必須課題:
[1] 十九世紀のギタリストに関する文章を二文で要約すること。
[2] 十九世紀のギタリストに関する文章を、最後の一文の後から書き進めること。

原文資料:
ヨハン(ヨゼフ)・カスパル・メルツ(1806-1856)はブラティスラヴァで生まれ主にウィーンで活動したギタリスト・作曲家です。彼も多数のギター曲を作曲・出版しましたが、オリジナル作品の他、当時の音楽会で流行した有名なオペラからの名旋律を編曲したオペラ幻想曲も多数作曲しています。メルツは主に10弦のギターを使っていましたが、生前出版された曲の多くは通常の6弦のギター用の曲になっています。

 彼らより少し下の世代になりますが、ジュリオ・レゴンディ(1822-1872)はギターの天才少年として幼少期から演奏活動を行い、フェルナンド・ソルから曲を献呈されている程です。後年はギターだけでなくコンセルティーナというアコーディオンのような楽器の演奏を行うようになったということもあってか、残されたギター曲は少なく、op.19〜23までの5曲、1980年代終わり頃にロシアで手稿譜の形で発見された10曲の練習曲、21世紀に入ってから筆写譜の形で発見された3曲、で全てのようですが、どれも技術的には難しいですが優れた曲です。彼は8弦のギターを使用していましたが出版されたギター曲は通常の6弦ギターのための曲になっています。

抽出情報:
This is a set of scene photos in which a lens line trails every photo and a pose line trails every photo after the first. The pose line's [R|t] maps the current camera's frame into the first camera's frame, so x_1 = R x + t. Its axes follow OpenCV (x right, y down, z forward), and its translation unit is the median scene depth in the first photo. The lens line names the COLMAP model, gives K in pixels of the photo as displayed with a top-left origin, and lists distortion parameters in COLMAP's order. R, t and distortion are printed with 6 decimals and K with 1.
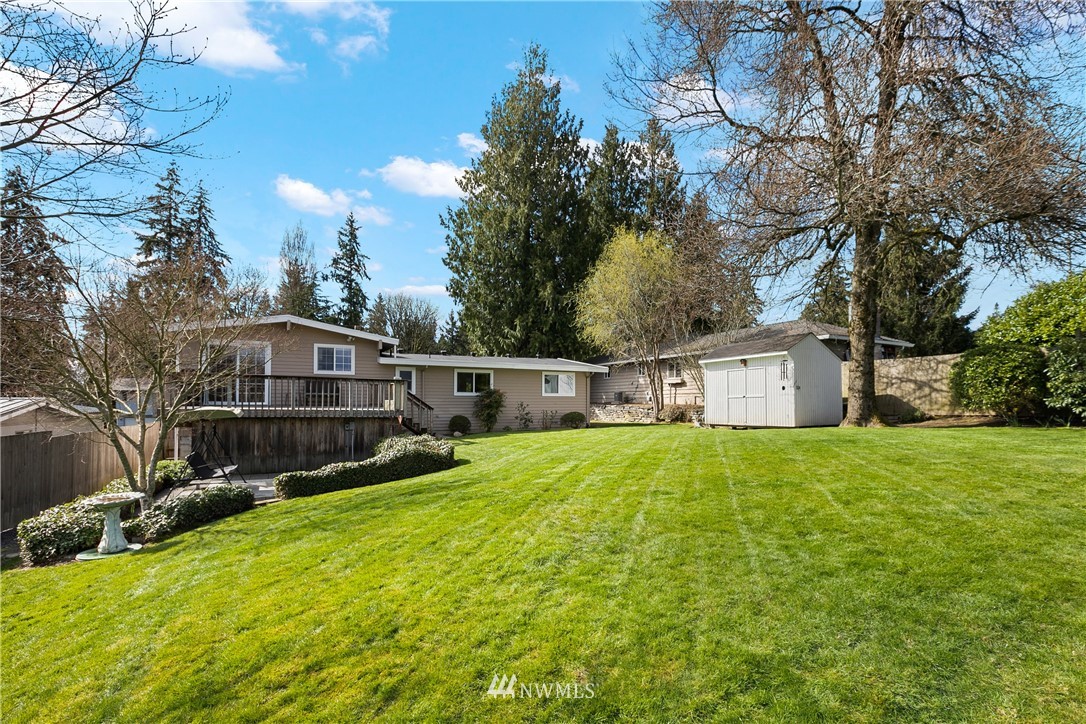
lens RADIAL K [[494.4, 0, 542.8], [0, 494.4, 376.3], [0, 0, 1]] dist [-0.033137, 0.016961]
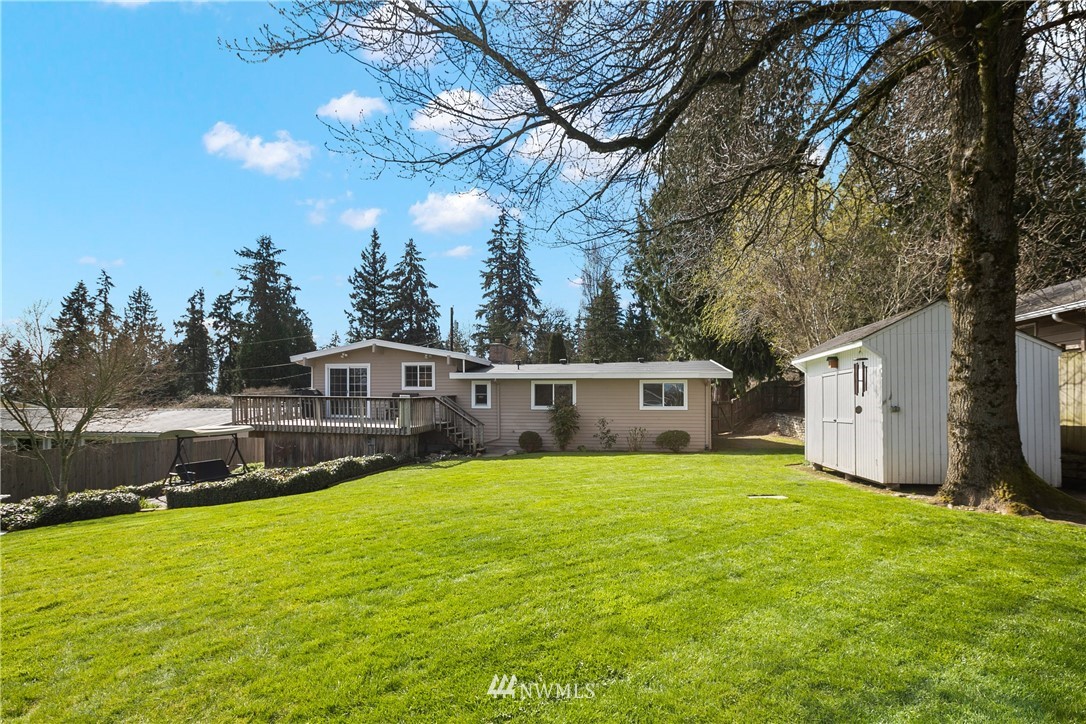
lens RADIAL K [[502.3, 0, 538.6], [0, 502.3, 379.6], [0, 0, 1]] dist [-0.070102, 0.074702]
pose [[0.793337, -0.026461, -0.608207, 0.393095], [0.030370, 0.999531, -0.003873, -0.013010], [0.608025, -0.015399, 0.793769, 0.254648]]
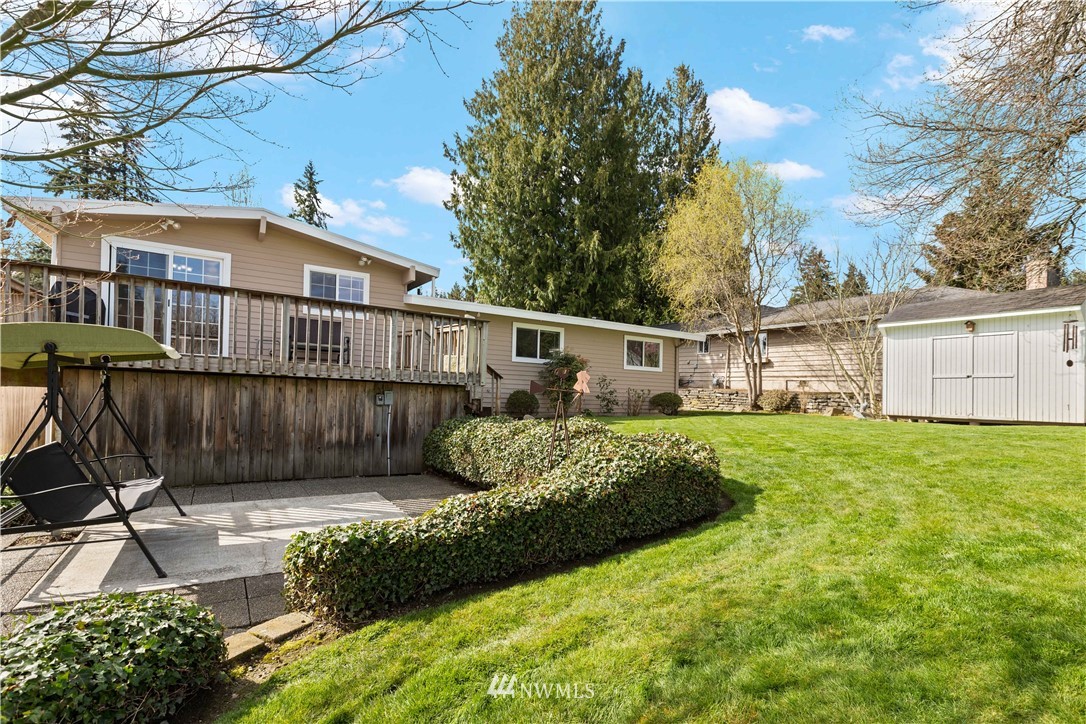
lens RADIAL K [[507.1, 0, 555.3], [0, 507.1, 382.9], [0, 0, 1]] dist [0.001689, -0.009910]
pose [[0.994900, 0.037437, 0.093666, -0.178926], [-0.041181, 0.998415, 0.038362, 0.037875], [-0.092082, -0.042024, 0.994864, 0.289943]]
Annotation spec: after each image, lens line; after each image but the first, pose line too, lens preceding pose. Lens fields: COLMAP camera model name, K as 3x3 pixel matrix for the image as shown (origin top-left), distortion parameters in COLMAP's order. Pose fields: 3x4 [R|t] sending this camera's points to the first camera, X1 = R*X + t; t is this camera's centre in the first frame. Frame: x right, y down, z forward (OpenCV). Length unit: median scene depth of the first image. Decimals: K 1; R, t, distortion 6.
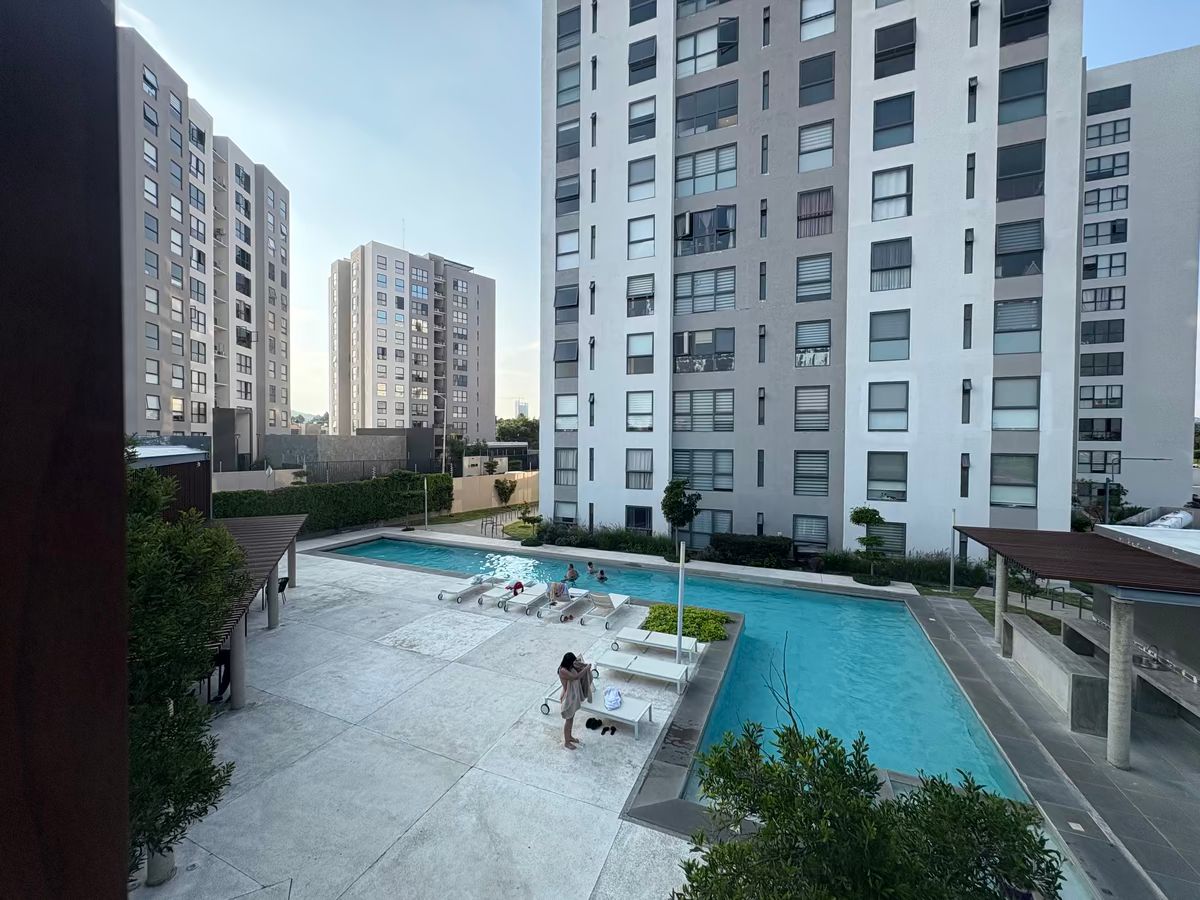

課題別解答:
[1] ヨハン(ヨゼフ)・カスパル・メルツ(1806-1856)はブラティスラヴァで生まれ主にウィーンで活動したギタリスト・作曲家で、オリジナル作品のほか当時流行したオペラの名旋律を編曲したオペラ幻想曲も多数作曲し、主に10弦ギターを使っていたが生前出版された曲の多くは6弦ギター用である。少し下の世代のジュリオ・レゴンディ(1822-1872)は幼少期から演奏活動を行った天才少年でフェルナンド・ソルから曲を献呈されたが、後年コンセルティーナも演奏するようになったこともあってか残されたギター曲は少なく、いずれも技術的に難しいが優れた曲であり、8弦ギターを使用していたものの出版されたギター曲は6弦ギター用である。

[2]
 このように、ロマン派時代のギタリストの傾向として低音側に弦を追加した多弦ギターを使うというものがあり、開放弦で使える低音の数を増やすことでロマン派の音楽に対応しようとしたことが伺われますが、ピアノやオーケストラなど、より音量の大きな音楽が好まれる流れの中で時代に取り残される形になってしまったことは否めず、それが衰退の大きな原因と考えられます。

 一方、スペインではこの時代にも多数のギタリスト・作曲家が活動しており、例えばフリアン・アルカス(1832-1882)のようにヨーロッパ的な作品だけでなくスペインの民族音楽のスタイルを取り入れた作品を多数作った人などもいました。そしてそのような流れが後の近代スペインのギター音楽に繋がっていくのですがそれは記事を改めます。